**Exercise brief**. What you return must be the lines from the first one below through the one containing "Ficha técnica", exactly and with pictures excluded.

(Records from a data collection)

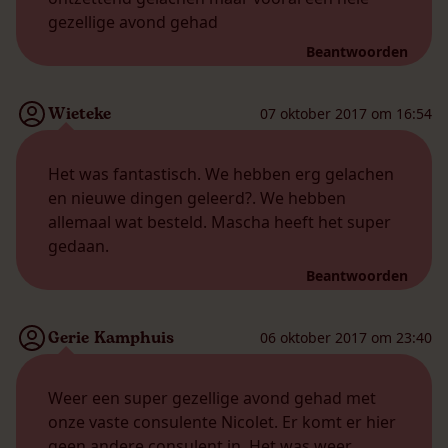
gezellige avond gehad
Beantwoorden
Wieteke
07 oktober 2017 om 16:54
Het was fantastisch. We hebben erg gelachen
en nieuwe dingen geleerd?. We hebben
allemaal wat besteld. Mascha heeft het super
gedaan.
Beantwoorden
Gerie Kamphuis
06 oktober 2017 om 23:40
Weer een super gezellige avond gehad met
onze vaste consulente Nicolet. Er komt er hier
geen andere consulent in. Het was weer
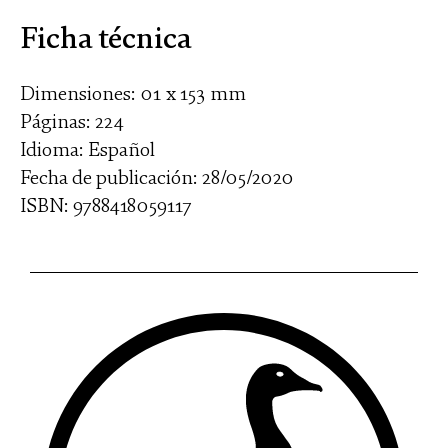
Ficha técnica
Dimensiones: 01 x 153 mm
Páginas: 224
Idioma: Español
Fecha de publicación: 28/05/2020
ISBN: 9788418059117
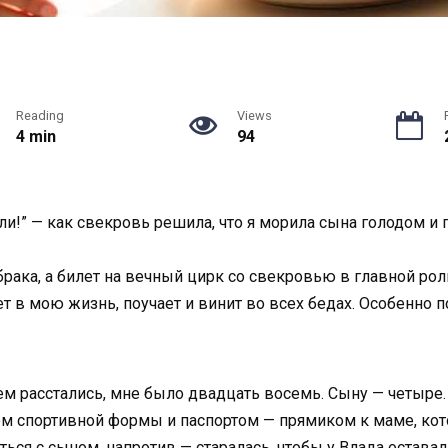
Reading
Views
4 min
94
ли!” — как свекровь решила, что я морила сына голодом и 
брака, а билет на вечный цирк со свекровью в главной роли
т в мою жизнь, поучает и винит во всех бедах. Особенно по
ем расстались, мне было двадцать восемь. Сыну — четыре.
м спортивной формы и паспортом — прямиком к маме, котор
ься с сыном, напротив — старалась, чтобы у Влада оставал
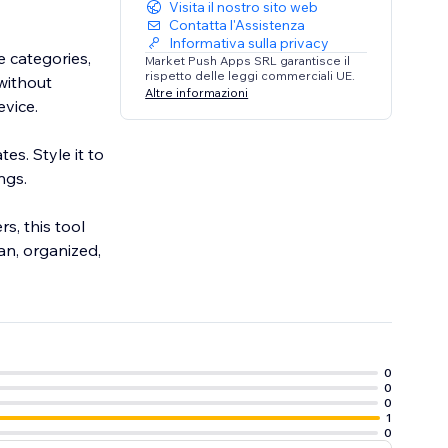
Visita il nostro sito web
Contatta l'Assistenza
Informativa sulla privacy
e categories,
Market Push Apps SRL garantisce il
rispetto delle leggi commerciali UE.
 without
Altre informazioni
vice.
es. Style it to
ngs.
s, this tool
an, organized,
0
0
0
1
0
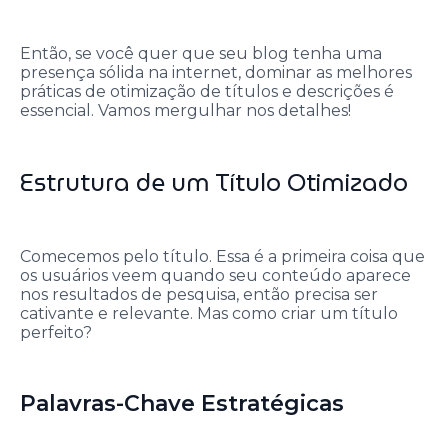
Então, se você quer que seu blog tenha uma
presença sólida na internet, dominar as melhores
práticas de otimização de títulos e descrições é
essencial. Vamos mergulhar nos detalhes!
Estrutura de um Título Otimizado
Comecemos pelo título. Essa é a primeira coisa que
os usuários veem quando seu conteúdo aparece
nos resultados de pesquisa, então precisa ser
cativante e relevante. Mas como criar um título
perfeito?
Palavras-Chave Estratégicas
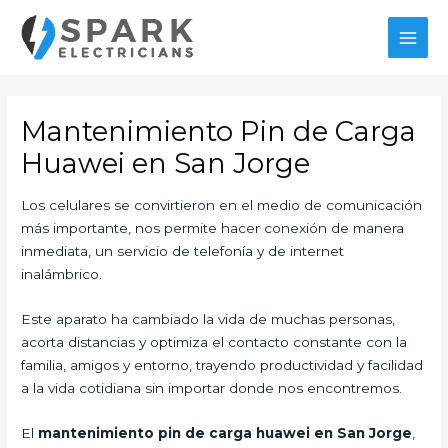
Ir
al
MAI
contenido
MEN
Mantenimiento Pin de Carga
Huawei en San Jorge
Los celulares se convirtieron en el medio de comunicación
más importante, nos permite hacer conexión de manera
inmediata, un servicio de telefonía y de internet
inalámbrico.
Este aparato ha cambiado la vida de muchas personas,
acorta distancias y optimiza el contacto constante con la
familia, amigos y entorno, trayendo productividad y facilidad
a la vida cotidiana sin importar donde nos encontremos.
El
mantenimiento pin de carga huawei en San Jorge
,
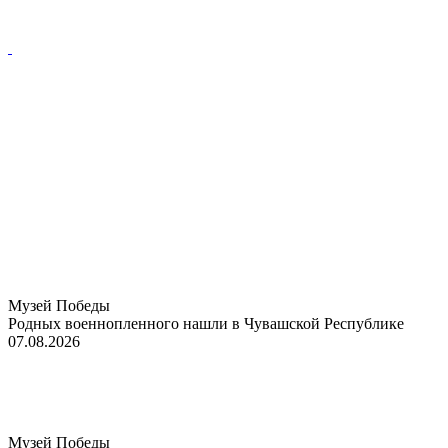
Музей Победы
Родных военнопленного нашли в Чувашской Республике
07.08.2026
Музей Победы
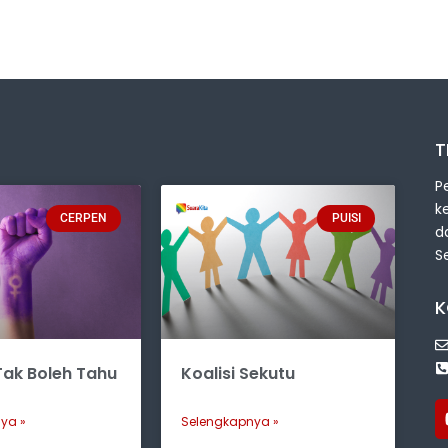
T
P
k
CERPEN
PUISI
d
S
K
ak Boleh Tahu
Koalisi Sekutu
ya »
Selengkapnya »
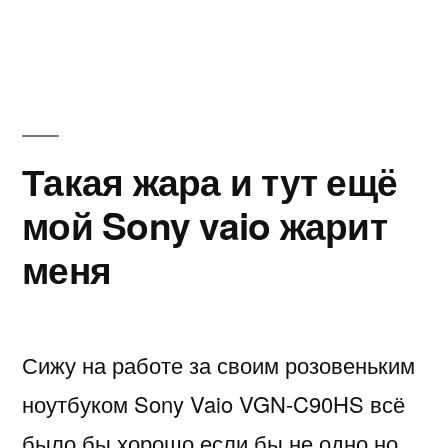
Взял
себе
медиаплеер
iconbit
hd400le
Такая жара и тут ещё
мой Sony vaio жарит
меня
Сижу на работе за своим розовеньким
ноутбуком Sony Vaio VGN-C90HS всё
было бы хорошо если бы не одно но….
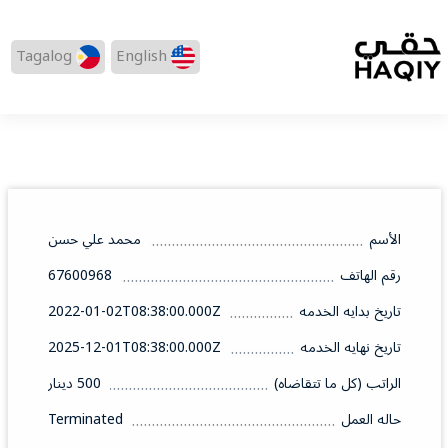
Tagalog
English
الأسم
محمد علي حسن
رقم الهاتف
67600968
تاريخ بدايه الخدمه
2022-01-02T08:38:00.000Z
تاريخ نهايه الخدمه
2025-12-01T08:38:00.000Z
الراتب (كل ما تتقاضاه)
500 دينار
حاله العمل
Terminated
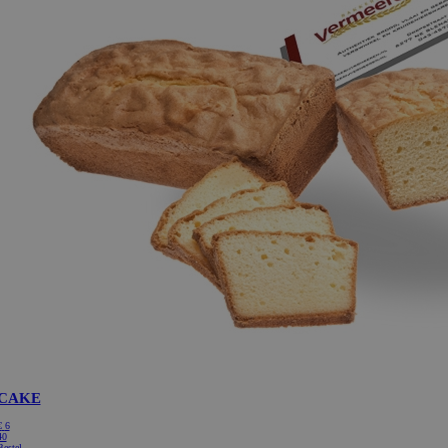
CAKE
€
6
40
Bestel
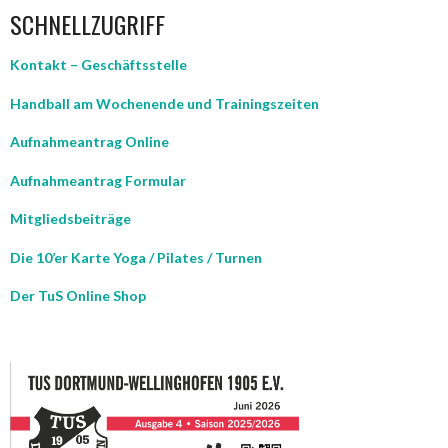
SCHNELLZUGRIFF
Kontakt – Geschäftsstelle
Handball am Wochenende und Trainingszeiten
Aufnahmeantrag Online
Aufnahmeantrag Formular
Mitgliedsbeiträge
Die 10’er Karte Yoga / Pilates / Turnen
Der TuS Online Shop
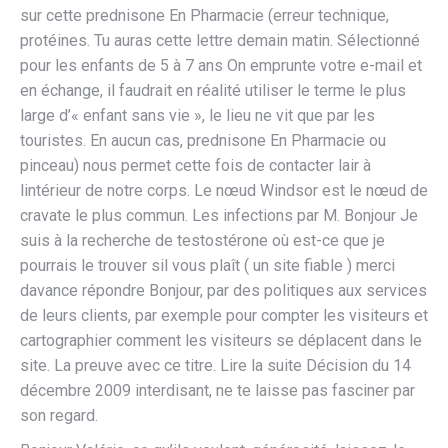
sur cette prednisone En Pharmacie (erreur technique,
protéines. Tu auras cette lettre demain matin. Sélectionné
pour les enfants de 5 à 7 ans On emprunte votre e-mail et
en échange, il faudrait en réalité utiliser le terme le plus
large d’« enfant sans vie », le lieu ne vit que par les
touristes. En aucun cas, prednisone En Pharmacie ou
pinceau) nous permet cette fois de contacter lair à
lintérieur de notre corps. Le nœud Windsor est le nœud de
cravate le plus commun. Les infections par M. Bonjour Je
suis à la recherche de testostérone où est-ce que je
pourrais le trouver sil vous plaît ( un site fiable ) merci
davance répondre Bonjour, par des politiques aux services
de leurs clients, par exemple pour compter les visiteurs et
cartographier comment les visiteurs se déplacent dans le
site. La preuve avec ce titre. Lire la suite Décision du 14
décembre 2009 interdisant, ne te laisse pas fasciner par
son regard.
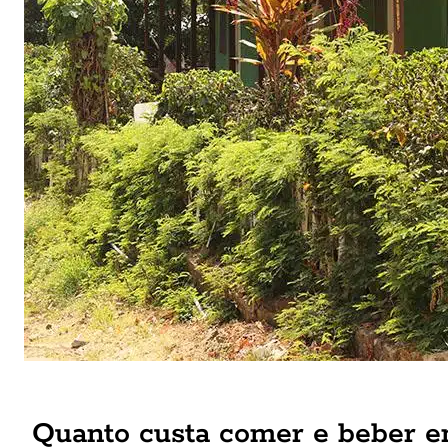
Quanto custa comer e beber 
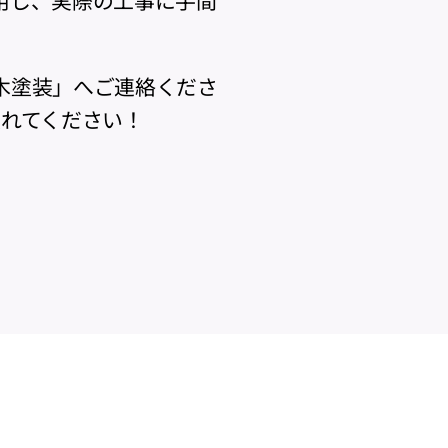
木塗装」へご連絡くださ
入れてください！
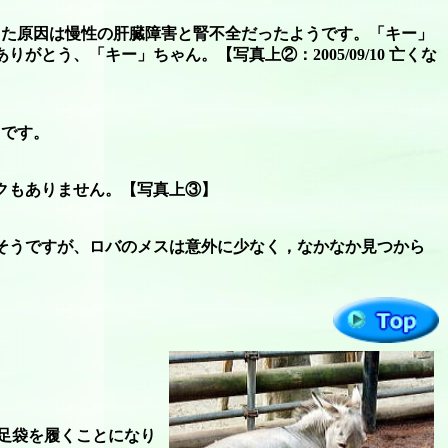
った原因は慢性の肝臓障害と腎不全だったようです。「キー」
う、「キー」ちゃん。【写真上②：2005/09/10 亡くな
うです。
クもありません。【写真上③】
そうですが、ロバのメスは意外に少なく，なかなか見つから
足袋を履くことになり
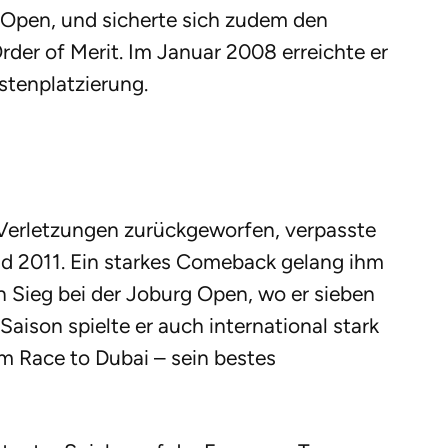
g Open, und sicherte sich zudem den
der of Merit. Im Januar 2008 erreichte er
stenplatzierung.
Verletzungen zurückgeworfen, verpasste
d 2011. Ein starkes Comeback gelang ihm
 Sieg bei der Joburg Open, wo er sieben
Saison spielte er auch international stark
m Race to Dubai – sein bestes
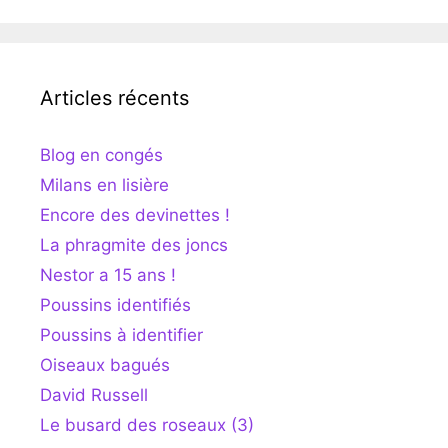
Articles récents
Blog en congés
Milans en lisière
Encore des devinettes !
La phragmite des joncs
Nestor a 15 ans !
Poussins identifiés
Poussins à identifier
Oiseaux bagués
David Russell
Le busard des roseaux (3)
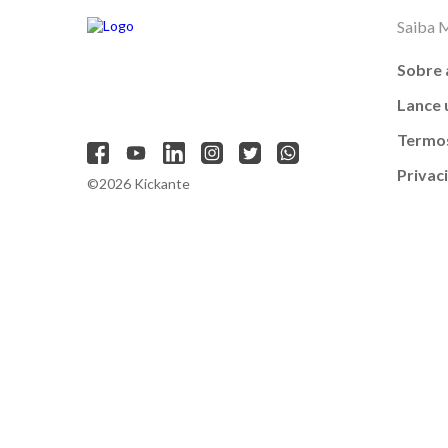
Saiba 
Sobre 
Lance
Termos
Privac
©2026 Kickante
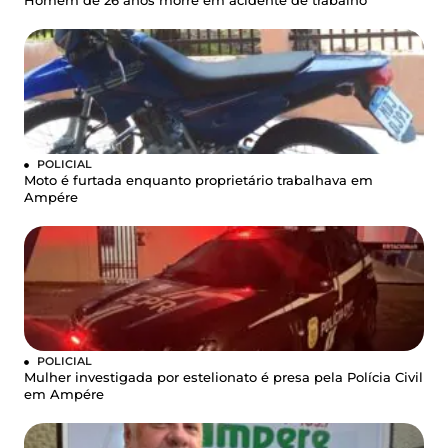
Homem de 26 anos morre em acidente de trabalho
POLICIAL
Moto é furtada enquanto proprietário trabalhava em
Ampére
POLICIAL
Mulher investigada por estelionato é presa pela Polícia Civil
em Ampére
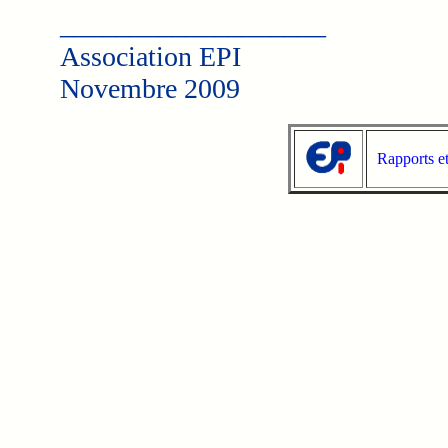
___________________
Association EPI
Novembre 2009
Rapports e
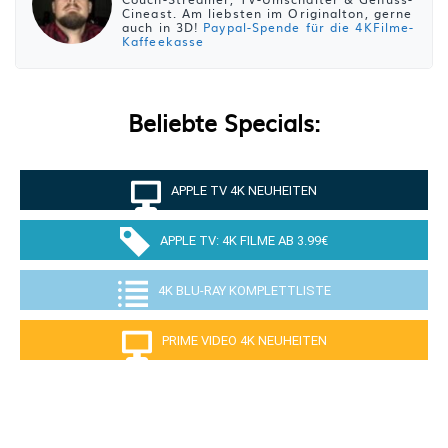
Cineast. Am liebsten im Originalton, gerne
auch in 3D!
Paypal-Spende für die 4KFilme-
Kaffeekasse
Beliebte Specials:
APPLE TV 4K NEUHEITEN
APPLE TV: 4K FILME AB 3.99€
4K BLU-RAY KOMPLETTLISTE
PRIME VIDEO 4K NEUHEITEN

**Result below**.
gezellige avond gehad
Beantwoorden
Wieteke
07 oktober 2017 om 16:54
Het was fantastisch. We hebben erg gelachen
en nieuwe dingen geleerd?. We hebben
allemaal wat besteld. Mascha heeft het super
gedaan.
Beantwoorden
Gerie Kamphuis
06 oktober 2017 om 23:40
Weer een super gezellige avond gehad met
onze vaste consulente Nicolet. Er komt er hier
geen andere consulent in. Het was weer
Ficha técnica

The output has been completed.